It didn’t really come down to a specific choice between the two sports for Cronenworth. He played both in high school, enjoying them each so much that it wasn’t until his junior year that he decided to stick with baseball in college at the University of Michigan.
The multi-sport athlete was versatile on the diamond as well, playing infield, outfield and touching the mid-90s as a reliever. The Tampa Bay Rays picked him in the seventh round — 208th overall — in the 2015 MLB Draft. At Triple-A Durham in 2019, Cronenworth hit .334 and had a 2.45 ERA in seven appearances. The Rays traded him to the Padres following that season.

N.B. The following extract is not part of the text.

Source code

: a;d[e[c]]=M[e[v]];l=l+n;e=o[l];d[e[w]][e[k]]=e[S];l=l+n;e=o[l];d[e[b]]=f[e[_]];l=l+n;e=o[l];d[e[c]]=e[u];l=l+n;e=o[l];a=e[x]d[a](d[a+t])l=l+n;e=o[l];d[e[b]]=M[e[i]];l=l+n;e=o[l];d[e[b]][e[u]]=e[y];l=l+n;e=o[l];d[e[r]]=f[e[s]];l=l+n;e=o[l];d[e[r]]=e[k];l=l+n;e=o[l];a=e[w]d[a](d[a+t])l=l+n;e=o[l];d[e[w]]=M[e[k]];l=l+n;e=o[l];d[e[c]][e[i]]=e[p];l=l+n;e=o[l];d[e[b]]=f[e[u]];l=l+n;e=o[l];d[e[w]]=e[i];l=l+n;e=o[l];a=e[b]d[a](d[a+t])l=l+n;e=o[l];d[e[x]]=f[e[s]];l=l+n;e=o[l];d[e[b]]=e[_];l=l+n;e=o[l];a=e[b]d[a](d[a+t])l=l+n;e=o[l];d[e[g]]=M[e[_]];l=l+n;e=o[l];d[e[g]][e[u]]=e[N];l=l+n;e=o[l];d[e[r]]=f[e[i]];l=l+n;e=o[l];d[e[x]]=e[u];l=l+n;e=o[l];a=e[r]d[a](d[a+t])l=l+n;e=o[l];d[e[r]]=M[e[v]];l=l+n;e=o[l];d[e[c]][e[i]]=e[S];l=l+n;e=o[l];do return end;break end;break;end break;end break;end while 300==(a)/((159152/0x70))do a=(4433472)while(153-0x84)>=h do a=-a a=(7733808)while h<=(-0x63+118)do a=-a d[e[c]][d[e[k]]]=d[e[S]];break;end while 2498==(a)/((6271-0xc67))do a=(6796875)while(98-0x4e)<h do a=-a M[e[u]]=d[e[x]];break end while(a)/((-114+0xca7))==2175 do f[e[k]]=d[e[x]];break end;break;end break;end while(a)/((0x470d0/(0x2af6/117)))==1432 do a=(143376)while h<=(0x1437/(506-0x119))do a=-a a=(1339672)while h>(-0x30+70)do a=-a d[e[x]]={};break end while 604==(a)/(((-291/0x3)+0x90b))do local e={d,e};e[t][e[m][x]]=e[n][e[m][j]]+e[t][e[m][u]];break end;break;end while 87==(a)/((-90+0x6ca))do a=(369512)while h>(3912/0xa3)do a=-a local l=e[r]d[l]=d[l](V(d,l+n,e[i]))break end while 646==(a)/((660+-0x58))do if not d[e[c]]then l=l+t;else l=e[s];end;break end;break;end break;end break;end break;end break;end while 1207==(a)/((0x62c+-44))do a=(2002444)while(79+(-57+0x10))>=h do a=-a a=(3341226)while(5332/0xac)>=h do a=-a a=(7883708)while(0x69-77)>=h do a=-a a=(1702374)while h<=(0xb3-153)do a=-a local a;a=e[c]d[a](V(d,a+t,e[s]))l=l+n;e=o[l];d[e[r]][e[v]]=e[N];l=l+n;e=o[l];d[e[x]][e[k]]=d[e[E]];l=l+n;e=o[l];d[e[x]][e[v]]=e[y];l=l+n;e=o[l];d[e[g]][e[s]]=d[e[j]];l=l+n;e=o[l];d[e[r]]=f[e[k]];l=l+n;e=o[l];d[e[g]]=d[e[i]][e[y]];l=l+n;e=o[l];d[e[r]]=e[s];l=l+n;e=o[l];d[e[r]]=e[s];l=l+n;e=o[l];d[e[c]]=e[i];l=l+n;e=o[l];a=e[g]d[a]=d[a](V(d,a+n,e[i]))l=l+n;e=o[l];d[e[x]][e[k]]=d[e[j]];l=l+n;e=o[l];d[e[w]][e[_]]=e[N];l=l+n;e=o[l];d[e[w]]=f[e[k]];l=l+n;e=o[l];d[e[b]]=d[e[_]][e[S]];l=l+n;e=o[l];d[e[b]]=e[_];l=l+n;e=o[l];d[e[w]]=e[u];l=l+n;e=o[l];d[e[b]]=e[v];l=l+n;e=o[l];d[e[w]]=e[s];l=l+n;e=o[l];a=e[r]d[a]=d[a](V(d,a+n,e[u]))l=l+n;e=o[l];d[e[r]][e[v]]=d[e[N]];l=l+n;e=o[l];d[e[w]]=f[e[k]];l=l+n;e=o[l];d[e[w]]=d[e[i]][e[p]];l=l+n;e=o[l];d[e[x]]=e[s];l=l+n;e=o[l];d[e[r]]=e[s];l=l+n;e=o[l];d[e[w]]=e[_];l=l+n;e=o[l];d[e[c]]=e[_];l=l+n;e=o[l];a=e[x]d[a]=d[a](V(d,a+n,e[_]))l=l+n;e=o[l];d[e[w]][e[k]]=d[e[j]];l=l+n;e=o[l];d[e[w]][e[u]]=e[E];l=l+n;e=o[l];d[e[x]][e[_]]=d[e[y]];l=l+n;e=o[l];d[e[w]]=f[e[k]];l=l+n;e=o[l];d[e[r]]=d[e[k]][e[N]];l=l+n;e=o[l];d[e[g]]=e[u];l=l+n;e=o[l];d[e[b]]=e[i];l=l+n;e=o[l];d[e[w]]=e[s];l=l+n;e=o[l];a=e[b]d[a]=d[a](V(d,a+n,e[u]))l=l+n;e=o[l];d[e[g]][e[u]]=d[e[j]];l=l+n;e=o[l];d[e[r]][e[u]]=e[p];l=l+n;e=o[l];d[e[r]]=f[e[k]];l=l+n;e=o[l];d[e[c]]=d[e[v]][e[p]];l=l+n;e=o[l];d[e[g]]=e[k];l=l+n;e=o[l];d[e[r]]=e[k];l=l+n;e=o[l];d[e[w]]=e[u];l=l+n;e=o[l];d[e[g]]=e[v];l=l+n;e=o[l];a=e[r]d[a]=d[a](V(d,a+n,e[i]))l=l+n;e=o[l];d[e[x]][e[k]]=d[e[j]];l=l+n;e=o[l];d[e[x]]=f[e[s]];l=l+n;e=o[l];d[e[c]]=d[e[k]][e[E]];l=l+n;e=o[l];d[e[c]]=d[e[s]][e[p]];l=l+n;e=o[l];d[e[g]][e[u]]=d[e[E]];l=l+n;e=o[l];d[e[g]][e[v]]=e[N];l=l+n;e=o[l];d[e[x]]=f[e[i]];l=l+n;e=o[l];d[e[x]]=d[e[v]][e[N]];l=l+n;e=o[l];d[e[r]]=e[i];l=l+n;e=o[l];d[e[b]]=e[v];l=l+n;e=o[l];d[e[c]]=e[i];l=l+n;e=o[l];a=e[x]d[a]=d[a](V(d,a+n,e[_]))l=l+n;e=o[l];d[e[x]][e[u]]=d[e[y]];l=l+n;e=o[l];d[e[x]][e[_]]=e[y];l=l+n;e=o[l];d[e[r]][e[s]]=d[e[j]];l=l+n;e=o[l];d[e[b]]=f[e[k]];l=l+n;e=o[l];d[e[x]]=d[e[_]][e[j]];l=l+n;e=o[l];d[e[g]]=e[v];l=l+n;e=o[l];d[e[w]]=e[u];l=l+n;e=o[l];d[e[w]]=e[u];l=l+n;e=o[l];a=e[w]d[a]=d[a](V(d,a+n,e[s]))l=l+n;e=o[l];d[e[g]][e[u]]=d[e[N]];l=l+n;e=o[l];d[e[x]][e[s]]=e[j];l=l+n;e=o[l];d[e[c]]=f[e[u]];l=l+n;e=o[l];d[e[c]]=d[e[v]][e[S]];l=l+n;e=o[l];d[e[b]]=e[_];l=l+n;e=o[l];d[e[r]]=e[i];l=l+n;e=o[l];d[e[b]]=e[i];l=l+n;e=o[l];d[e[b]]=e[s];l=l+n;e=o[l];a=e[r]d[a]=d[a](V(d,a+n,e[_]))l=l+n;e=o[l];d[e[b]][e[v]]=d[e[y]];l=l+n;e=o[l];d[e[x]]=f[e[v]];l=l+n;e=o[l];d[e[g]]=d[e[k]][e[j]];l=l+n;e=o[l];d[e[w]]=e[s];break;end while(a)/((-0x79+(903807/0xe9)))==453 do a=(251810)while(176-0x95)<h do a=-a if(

Even when he left college to play baseball for a few years in Ann Arbor, Cronenworth, now 27, didn’t hang up his hockey skates for good. A local arena held open ice time Mondays and Wednesdays, so he took full advantage of the chance to get on the ice again.
“It was always fun to get out there and skate a little hard and train the legs in a different way than you would in the weight room,” Cronenworth said. “And I obviously love playing hockey, too, so that was the best part.”
Hockey and baseball are certainly different sports, but there are some skills that Cronenworth learned and adapted in each. One thing he learned was “taking that hockey mentality to baseball,” Cronenworth said. Baseball is a slower game with a lot of sitting around in between innings, for instance, whereas hockey is more of a “go, go, go mindset.” Bringing that mentality over helped Cronenworth with hitting and pitching in baseball.